## Required action
Copy out the lines below word for word, leaving out the pictures.
======== Data shown ========
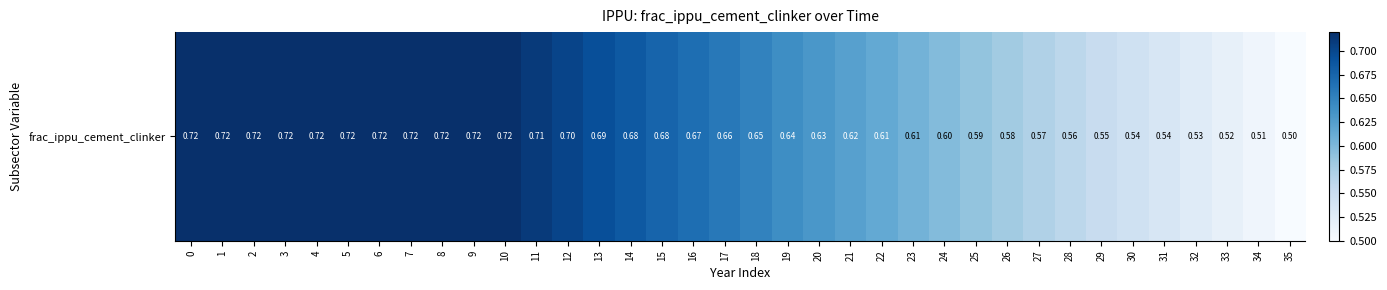

What is the greatest value displayed?

0.7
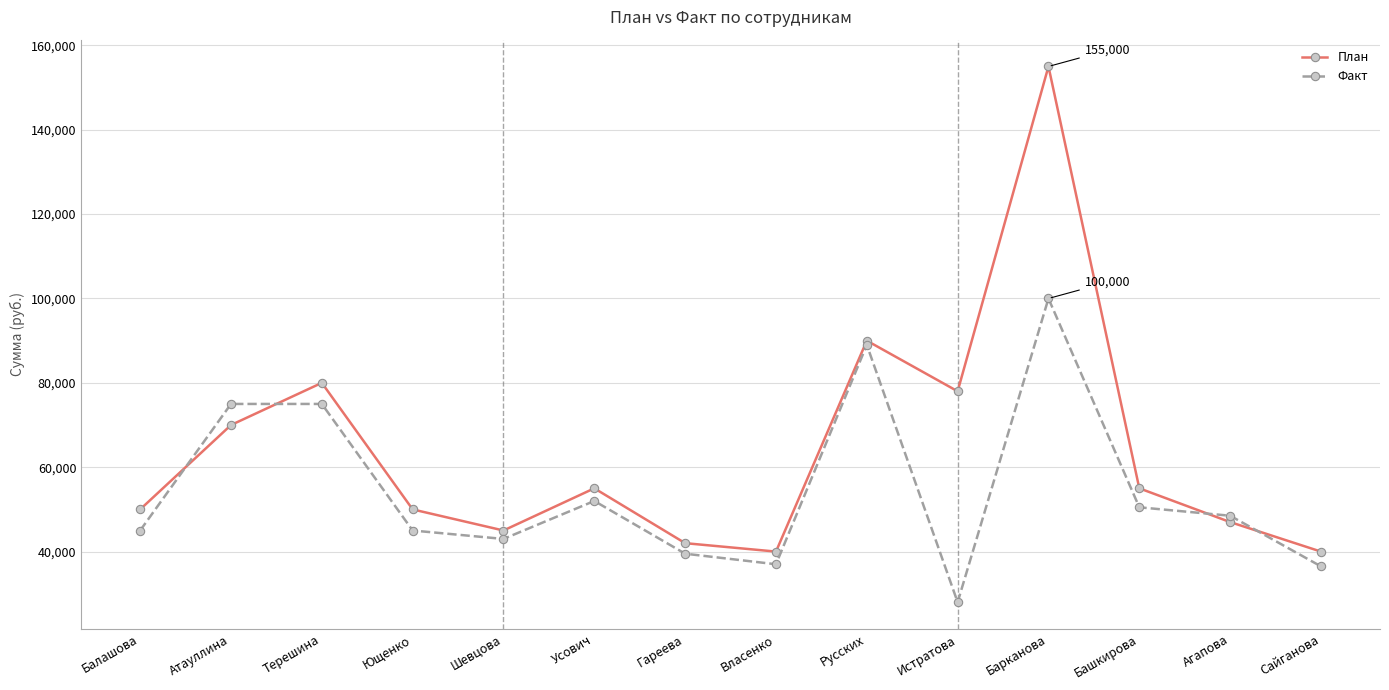

Where is the first local maximum for План?

Терешина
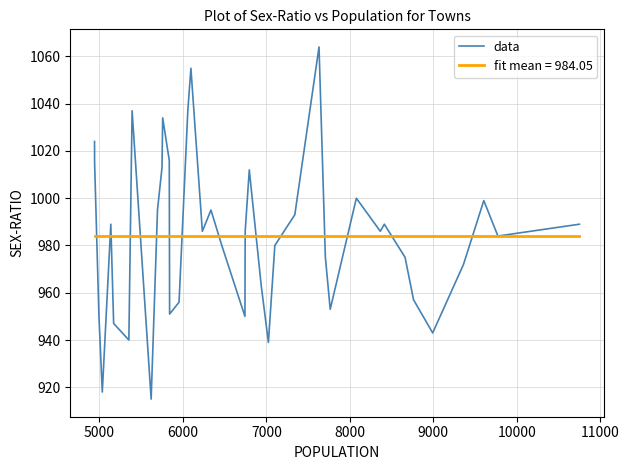

Which series has the largest range (max minus min)?

data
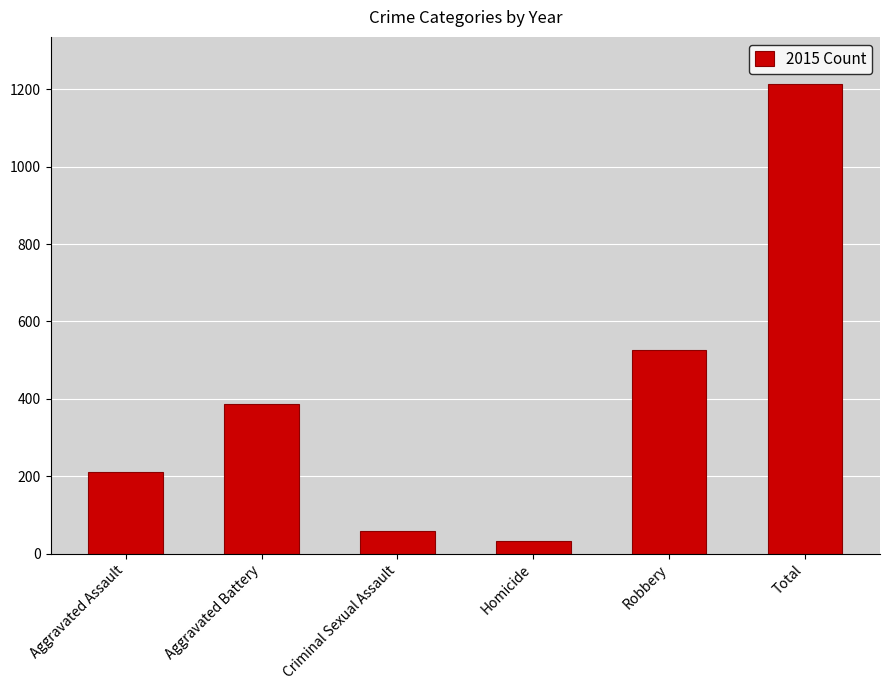

What is the ratio of the value at Robbery to the value at Total?

0.4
========
## Response area
What is the greatest value displayed?

0.7

Where is the first local maximum for План?

Терешина

Which series has the largest range (max minus min)?

data

What is the ratio of the value at Robbery to the value at Total?

0.4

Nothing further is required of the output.